The good news: PHP has lots and lots of useful built-in functions for all sorts of things.
The bad news: PHP has lots and lots of useful built-in functions I don’t know about.
Sometimes it’s almost an embarrassment of riches. You think you know PHP pretty well and know how to write some pretty slick code. In a thread at PHPBuilder.com I threw together a bit of code to build a CSV file from a database query. I figured I was being fairly clever using the uniqid() function to create a unique file name I could use for temporary storage of the CSV data, fopen()-ing it and then eventually using readfile() to output it to the user, followed by an unlink() of the file once it’s done.
Then fellow moderator “Weedpacket” pointed out to me the tmpfile() function, which I’d never run into before, and which makes it easy to open up a temporary file. It returns a file handle similarly to the fopen() function. The nice part is that you do not have to worry at all about generating a unique name, and the file is automatically deleted upon script completion (or when you fclose() it should you choose to).

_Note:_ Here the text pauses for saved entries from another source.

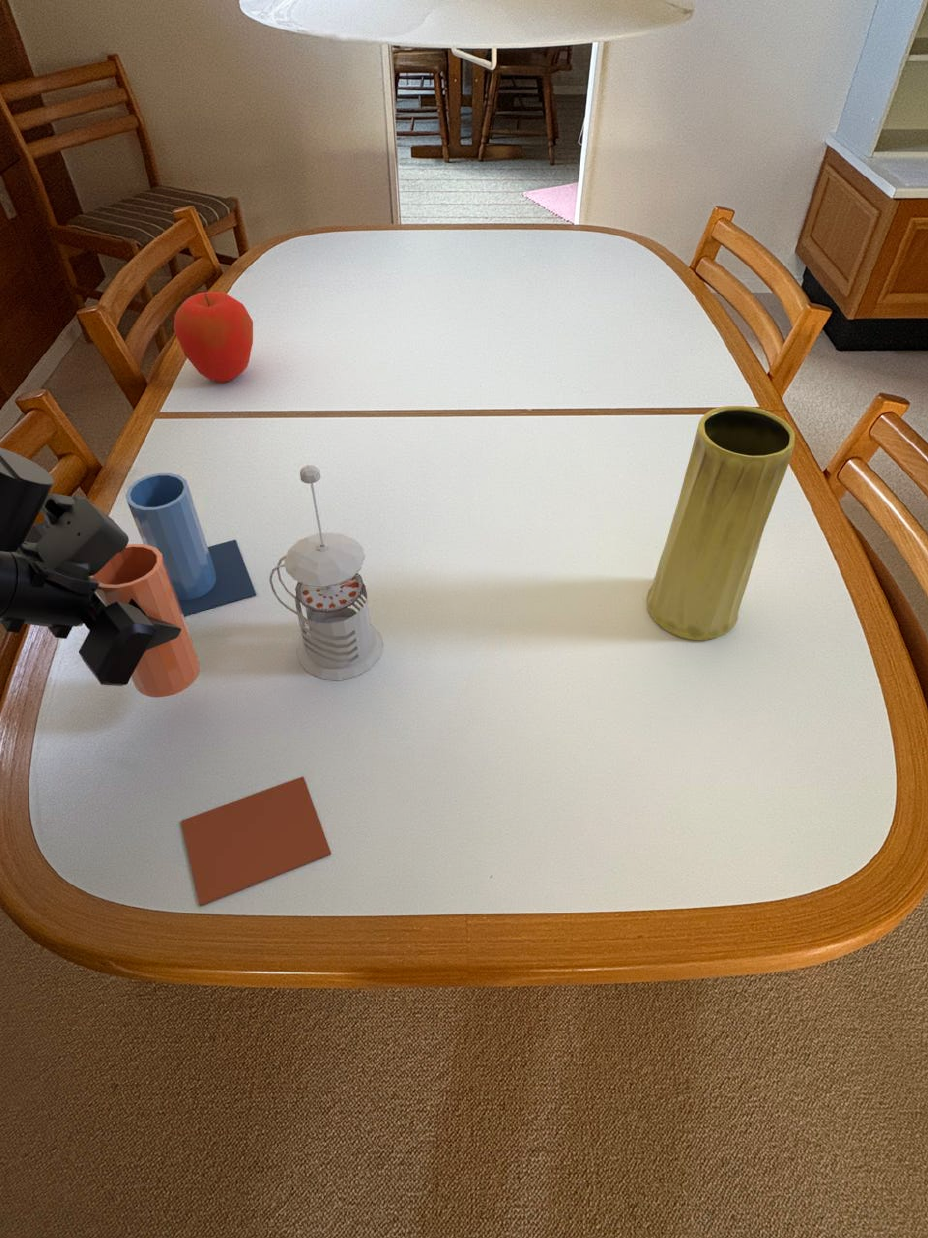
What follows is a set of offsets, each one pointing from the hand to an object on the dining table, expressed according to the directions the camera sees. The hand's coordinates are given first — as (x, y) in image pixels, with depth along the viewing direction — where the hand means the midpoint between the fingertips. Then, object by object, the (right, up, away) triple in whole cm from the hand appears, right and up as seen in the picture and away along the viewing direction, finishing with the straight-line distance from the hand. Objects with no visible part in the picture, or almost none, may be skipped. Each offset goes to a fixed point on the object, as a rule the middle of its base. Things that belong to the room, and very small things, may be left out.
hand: (161, 612), depth 76 cm
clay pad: (+10, -21, -3) cm, 24 cm away
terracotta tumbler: (-1, -6, +4) cm, 8 cm away
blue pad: (-4, +4, +21) cm, 21 cm away
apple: (-10, +40, +54) cm, 68 cm away
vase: (+57, 0, +18) cm, 60 cm away
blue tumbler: (-4, +4, +20) cm, 21 cm away
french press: (+14, -4, +14) cm, 20 cm away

It serves as a slightly humbling reminder that when working with PHP, before you write code to do something that someone else has likely had to do in the past, it is probably worth your while to scan through the function lists of applicable sections of the manual to see if there is already a built-in function which does what you need. It is often worth the time to make that search, as the built-in functions are likely to be faster than your own user-defined functions, plus hopefully they should be more robust.